» **Stated problem**
Reproduce every one of the rows below word for word, leaving out the pictures.
## start
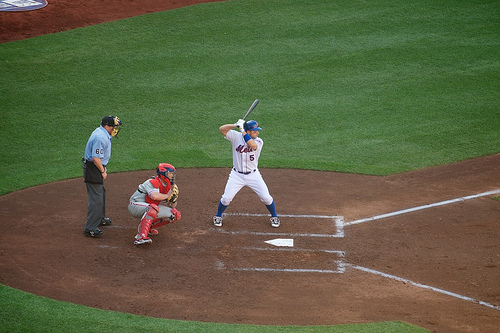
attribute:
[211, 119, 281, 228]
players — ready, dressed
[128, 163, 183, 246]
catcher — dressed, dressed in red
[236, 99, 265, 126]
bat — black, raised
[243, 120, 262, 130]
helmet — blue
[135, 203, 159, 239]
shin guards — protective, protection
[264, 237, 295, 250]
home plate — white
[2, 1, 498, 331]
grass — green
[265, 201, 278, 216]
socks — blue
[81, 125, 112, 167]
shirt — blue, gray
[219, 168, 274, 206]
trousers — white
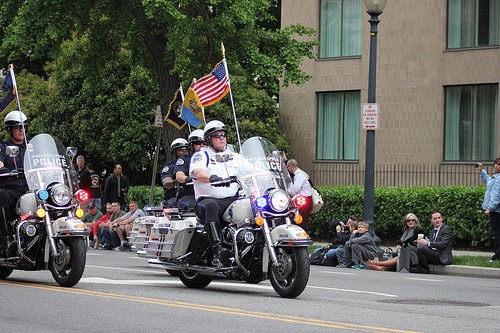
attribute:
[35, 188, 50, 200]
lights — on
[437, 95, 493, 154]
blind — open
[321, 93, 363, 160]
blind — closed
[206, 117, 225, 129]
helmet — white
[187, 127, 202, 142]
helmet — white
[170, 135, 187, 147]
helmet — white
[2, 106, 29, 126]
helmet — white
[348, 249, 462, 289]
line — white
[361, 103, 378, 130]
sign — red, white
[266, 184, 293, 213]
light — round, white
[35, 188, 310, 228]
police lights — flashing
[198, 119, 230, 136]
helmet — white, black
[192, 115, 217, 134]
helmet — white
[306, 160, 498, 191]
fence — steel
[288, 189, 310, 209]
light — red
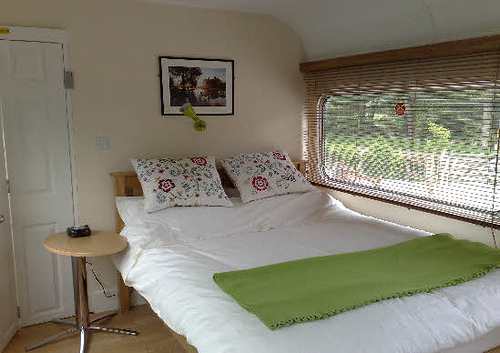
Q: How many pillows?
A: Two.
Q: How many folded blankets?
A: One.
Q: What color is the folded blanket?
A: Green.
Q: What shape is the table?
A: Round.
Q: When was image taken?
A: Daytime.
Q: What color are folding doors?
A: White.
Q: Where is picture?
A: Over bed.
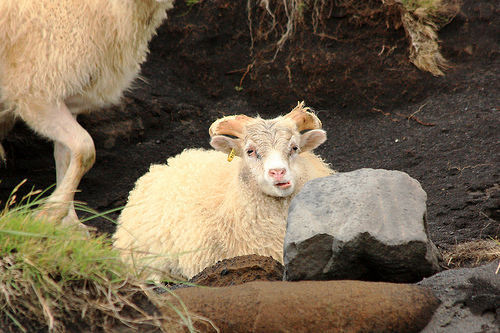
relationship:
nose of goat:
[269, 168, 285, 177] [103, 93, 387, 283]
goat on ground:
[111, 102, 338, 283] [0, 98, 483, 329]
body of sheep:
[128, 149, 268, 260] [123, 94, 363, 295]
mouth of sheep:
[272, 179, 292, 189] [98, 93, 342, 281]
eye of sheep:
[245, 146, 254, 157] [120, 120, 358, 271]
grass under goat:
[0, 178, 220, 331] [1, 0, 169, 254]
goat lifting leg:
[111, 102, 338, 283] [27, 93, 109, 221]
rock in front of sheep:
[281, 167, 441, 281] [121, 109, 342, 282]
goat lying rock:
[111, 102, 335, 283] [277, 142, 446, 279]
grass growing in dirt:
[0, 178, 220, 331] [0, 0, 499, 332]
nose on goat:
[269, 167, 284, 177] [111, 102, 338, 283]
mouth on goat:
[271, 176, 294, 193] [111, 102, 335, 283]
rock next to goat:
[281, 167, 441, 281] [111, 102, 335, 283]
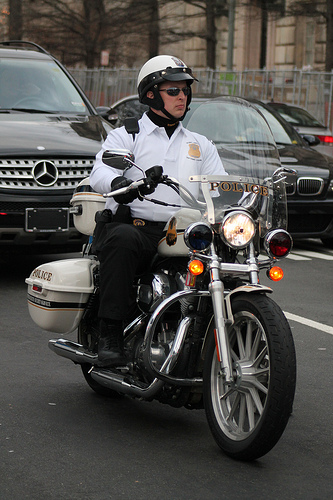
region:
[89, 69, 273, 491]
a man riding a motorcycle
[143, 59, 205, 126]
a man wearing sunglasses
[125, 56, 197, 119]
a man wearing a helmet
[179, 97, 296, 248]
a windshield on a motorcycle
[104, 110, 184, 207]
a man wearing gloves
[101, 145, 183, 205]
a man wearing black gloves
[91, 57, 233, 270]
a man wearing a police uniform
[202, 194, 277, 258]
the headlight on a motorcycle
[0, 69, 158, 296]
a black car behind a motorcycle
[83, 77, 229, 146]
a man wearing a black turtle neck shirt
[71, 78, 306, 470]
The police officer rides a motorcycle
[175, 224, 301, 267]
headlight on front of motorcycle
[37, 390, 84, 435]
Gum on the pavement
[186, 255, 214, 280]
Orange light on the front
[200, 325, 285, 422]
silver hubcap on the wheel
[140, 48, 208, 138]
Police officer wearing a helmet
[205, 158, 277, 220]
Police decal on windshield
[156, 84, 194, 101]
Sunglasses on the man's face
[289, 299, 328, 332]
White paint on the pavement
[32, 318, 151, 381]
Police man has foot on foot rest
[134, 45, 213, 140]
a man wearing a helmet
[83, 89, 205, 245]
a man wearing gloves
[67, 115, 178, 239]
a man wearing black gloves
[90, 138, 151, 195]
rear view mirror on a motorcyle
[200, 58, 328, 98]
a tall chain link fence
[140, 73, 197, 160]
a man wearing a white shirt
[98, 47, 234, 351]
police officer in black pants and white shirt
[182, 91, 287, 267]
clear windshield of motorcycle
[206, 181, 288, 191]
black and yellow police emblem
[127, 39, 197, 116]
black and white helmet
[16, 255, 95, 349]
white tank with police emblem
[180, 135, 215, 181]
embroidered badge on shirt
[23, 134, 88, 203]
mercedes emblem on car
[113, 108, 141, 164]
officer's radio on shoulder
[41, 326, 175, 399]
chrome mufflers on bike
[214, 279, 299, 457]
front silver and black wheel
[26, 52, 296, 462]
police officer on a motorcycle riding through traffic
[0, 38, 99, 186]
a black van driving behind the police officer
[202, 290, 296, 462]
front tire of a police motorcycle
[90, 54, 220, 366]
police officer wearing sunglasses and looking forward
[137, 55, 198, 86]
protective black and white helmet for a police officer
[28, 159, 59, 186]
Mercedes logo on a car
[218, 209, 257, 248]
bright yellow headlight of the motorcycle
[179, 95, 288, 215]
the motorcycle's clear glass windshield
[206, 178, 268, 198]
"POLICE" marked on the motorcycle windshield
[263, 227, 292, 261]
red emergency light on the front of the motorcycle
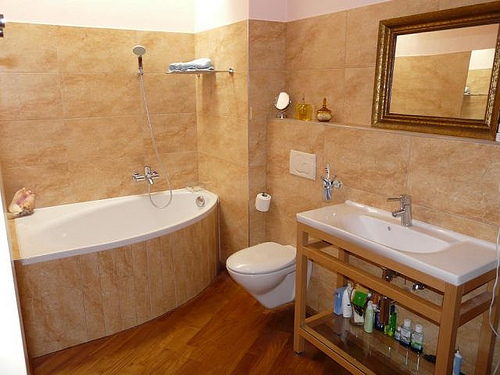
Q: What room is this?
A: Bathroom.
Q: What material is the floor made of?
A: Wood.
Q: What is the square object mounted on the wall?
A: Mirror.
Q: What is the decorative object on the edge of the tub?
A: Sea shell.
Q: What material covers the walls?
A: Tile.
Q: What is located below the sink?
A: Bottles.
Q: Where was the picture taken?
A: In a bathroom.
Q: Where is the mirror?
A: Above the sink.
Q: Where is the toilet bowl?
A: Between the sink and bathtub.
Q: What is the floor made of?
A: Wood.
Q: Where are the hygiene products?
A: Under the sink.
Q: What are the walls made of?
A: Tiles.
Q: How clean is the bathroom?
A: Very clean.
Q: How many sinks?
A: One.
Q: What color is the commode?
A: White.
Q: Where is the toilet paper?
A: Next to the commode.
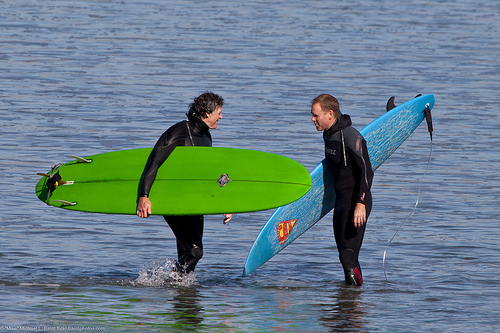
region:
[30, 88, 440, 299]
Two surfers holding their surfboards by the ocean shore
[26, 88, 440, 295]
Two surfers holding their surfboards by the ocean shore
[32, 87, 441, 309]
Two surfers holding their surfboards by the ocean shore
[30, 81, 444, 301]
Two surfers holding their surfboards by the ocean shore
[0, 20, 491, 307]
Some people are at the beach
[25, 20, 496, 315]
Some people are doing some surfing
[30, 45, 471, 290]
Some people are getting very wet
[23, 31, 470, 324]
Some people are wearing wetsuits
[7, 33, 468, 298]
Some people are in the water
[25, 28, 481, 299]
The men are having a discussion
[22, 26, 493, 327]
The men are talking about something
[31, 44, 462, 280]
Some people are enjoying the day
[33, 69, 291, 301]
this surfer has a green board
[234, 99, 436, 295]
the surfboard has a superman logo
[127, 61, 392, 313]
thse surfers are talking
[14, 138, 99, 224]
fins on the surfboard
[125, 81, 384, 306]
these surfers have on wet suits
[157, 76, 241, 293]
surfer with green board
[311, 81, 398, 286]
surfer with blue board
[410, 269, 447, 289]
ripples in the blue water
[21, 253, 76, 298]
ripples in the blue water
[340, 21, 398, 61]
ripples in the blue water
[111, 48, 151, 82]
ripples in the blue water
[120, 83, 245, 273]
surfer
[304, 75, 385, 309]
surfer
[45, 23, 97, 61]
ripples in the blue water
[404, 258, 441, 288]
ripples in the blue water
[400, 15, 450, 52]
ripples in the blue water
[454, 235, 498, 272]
## end
» **Exercise response**
attribute:
[211, 119, 281, 228]
players — ready, dressed
[128, 163, 183, 246]
catcher — dressed, dressed in red
[236, 99, 265, 126]
bat — black, raised
[243, 120, 262, 130]
helmet — blue
[135, 203, 159, 239]
shin guards — protective, protection
[264, 237, 295, 250]
home plate — white
[2, 1, 498, 331]
grass — green
[265, 201, 278, 216]
socks — blue
[81, 125, 112, 167]
shirt — blue, gray
[219, 168, 274, 206]
trousers — white
attribute:
[35, 188, 50, 200]
lights — on
[437, 95, 493, 154]
blind — open
[321, 93, 363, 160]
blind — closed
[206, 117, 225, 129]
helmet — white
[187, 127, 202, 142]
helmet — white
[170, 135, 187, 147]
helmet — white
[2, 106, 29, 126]
helmet — white
[348, 249, 462, 289]
line — white
[361, 103, 378, 130]
sign — red, white
[266, 184, 293, 213]
light — round, white
[35, 188, 310, 228]
police lights — flashing
[198, 119, 230, 136]
helmet — white, black
[192, 115, 217, 134]
helmet — white
[306, 160, 498, 191]
fence — steel
[288, 189, 310, 209]
light — red
Q: How many pillows?
A: Two.
Q: How many folded blankets?
A: One.
Q: What color is the folded blanket?
A: Green.
Q: What shape is the table?
A: Round.
Q: When was image taken?
A: Daytime.
Q: What color are folding doors?
A: White.
Q: Where is picture?
A: Over bed.
relationship:
nose of goat:
[269, 168, 285, 177] [103, 93, 387, 283]
goat on ground:
[111, 102, 338, 283] [0, 98, 483, 329]
body of sheep:
[128, 149, 268, 260] [123, 94, 363, 295]
mouth of sheep:
[272, 179, 292, 189] [98, 93, 342, 281]
eye of sheep:
[245, 146, 254, 157] [120, 120, 358, 271]
grass under goat:
[0, 178, 220, 331] [1, 0, 169, 254]
goat lifting leg:
[111, 102, 338, 283] [27, 93, 109, 221]
rock in front of sheep:
[281, 167, 441, 281] [121, 109, 342, 282]
goat lying rock:
[111, 102, 335, 283] [277, 142, 446, 279]
grass growing in dirt:
[0, 178, 220, 331] [0, 0, 499, 332]
nose on goat:
[269, 167, 284, 177] [111, 102, 338, 283]
mouth on goat:
[271, 176, 294, 193] [111, 102, 335, 283]
rock next to goat:
[281, 167, 441, 281] [111, 102, 335, 283]
region:
[89, 69, 273, 491]
a man riding a motorcycle
[143, 59, 205, 126]
a man wearing sunglasses
[125, 56, 197, 119]
a man wearing a helmet
[179, 97, 296, 248]
a windshield on a motorcycle
[104, 110, 184, 207]
a man wearing gloves
[101, 145, 183, 205]
a man wearing black gloves
[91, 57, 233, 270]
a man wearing a police uniform
[202, 194, 277, 258]
the headlight on a motorcycle
[0, 69, 158, 296]
a black car behind a motorcycle
[83, 77, 229, 146]
a man wearing a black turtle neck shirt
[71, 78, 306, 470]
The police officer rides a motorcycle
[175, 224, 301, 267]
headlight on front of motorcycle
[37, 390, 84, 435]
Gum on the pavement
[186, 255, 214, 280]
Orange light on the front
[200, 325, 285, 422]
silver hubcap on the wheel
[140, 48, 208, 138]
Police officer wearing a helmet
[205, 158, 277, 220]
Police decal on windshield
[156, 84, 194, 101]
Sunglasses on the man's face
[289, 299, 328, 332]
White paint on the pavement
[32, 318, 151, 381]
Police man has foot on foot rest
[134, 45, 213, 140]
a man wearing a helmet
[83, 89, 205, 245]
a man wearing gloves
[67, 115, 178, 239]
a man wearing black gloves
[90, 138, 151, 195]
rear view mirror on a motorcyle
[200, 58, 328, 98]
a tall chain link fence
[140, 73, 197, 160]
a man wearing a white shirt
[98, 47, 234, 351]
police officer in black pants and white shirt
[182, 91, 287, 267]
clear windshield of motorcycle
[206, 181, 288, 191]
black and yellow police emblem
[127, 39, 197, 116]
black and white helmet
[16, 255, 95, 349]
white tank with police emblem
[180, 135, 215, 181]
embroidered badge on shirt
[23, 134, 88, 203]
mercedes emblem on car
[113, 108, 141, 164]
officer's radio on shoulder
[41, 326, 175, 399]
chrome mufflers on bike
[214, 279, 299, 457]
front silver and black wheel
[26, 52, 296, 462]
police officer on a motorcycle riding through traffic
[0, 38, 99, 186]
a black van driving behind the police officer
[202, 290, 296, 462]
front tire of a police motorcycle
[90, 54, 220, 366]
police officer wearing sunglasses and looking forward
[137, 55, 198, 86]
protective black and white helmet for a police officer
[28, 159, 59, 186]
Mercedes logo on a car
[218, 209, 257, 248]
bright yellow headlight of the motorcycle
[179, 95, 288, 215]
the motorcycle's clear glass windshield
[206, 178, 268, 198]
"POLICE" marked on the motorcycle windshield
[263, 227, 292, 261]
red emergency light on the front of the motorcycle
Q: What room is this?
A: Bathroom.
Q: What material is the floor made of?
A: Wood.
Q: What is the square object mounted on the wall?
A: Mirror.
Q: What is the decorative object on the edge of the tub?
A: Sea shell.
Q: What material covers the walls?
A: Tile.
Q: What is located below the sink?
A: Bottles.
Q: Where was the picture taken?
A: In a bathroom.
Q: Where is the mirror?
A: Above the sink.
Q: Where is the toilet bowl?
A: Between the sink and bathtub.
Q: What is the floor made of?
A: Wood.
Q: Where are the hygiene products?
A: Under the sink.
Q: What are the walls made of?
A: Tiles.
Q: How clean is the bathroom?
A: Very clean.
Q: How many sinks?
A: One.
Q: What color is the commode?
A: White.
Q: Where is the toilet paper?
A: Next to the commode.
region:
[30, 88, 440, 299]
Two surfers holding their surfboards by the ocean shore
[26, 88, 440, 295]
Two surfers holding their surfboards by the ocean shore
[32, 87, 441, 309]
Two surfers holding their surfboards by the ocean shore
[30, 81, 444, 301]
Two surfers holding their surfboards by the ocean shore
[0, 20, 491, 307]
Some people are at the beach
[25, 20, 496, 315]
Some people are doing some surfing
[30, 45, 471, 290]
Some people are getting very wet
[23, 31, 470, 324]
Some people are wearing wetsuits
[7, 33, 468, 298]
Some people are in the water
[25, 28, 481, 299]
The men are having a discussion
[22, 26, 493, 327]
The men are talking about something
[31, 44, 462, 280]
Some people are enjoying the day
[33, 69, 291, 301]
this surfer has a green board
[234, 99, 436, 295]
the surfboard has a superman logo
[127, 61, 392, 313]
thse surfers are talking
[14, 138, 99, 224]
fins on the surfboard
[125, 81, 384, 306]
these surfers have on wet suits
[157, 76, 241, 293]
surfer with green board
[311, 81, 398, 286]
surfer with blue board
[410, 269, 447, 289]
ripples in the blue water
[21, 253, 76, 298]
ripples in the blue water
[340, 21, 398, 61]
ripples in the blue water
[111, 48, 151, 82]
ripples in the blue water
[120, 83, 245, 273]
surfer
[304, 75, 385, 309]
surfer
[45, 23, 97, 61]
ripples in the blue water
[404, 258, 441, 288]
ripples in the blue water
[400, 15, 450, 52]
ripples in the blue water
[454, 235, 498, 272]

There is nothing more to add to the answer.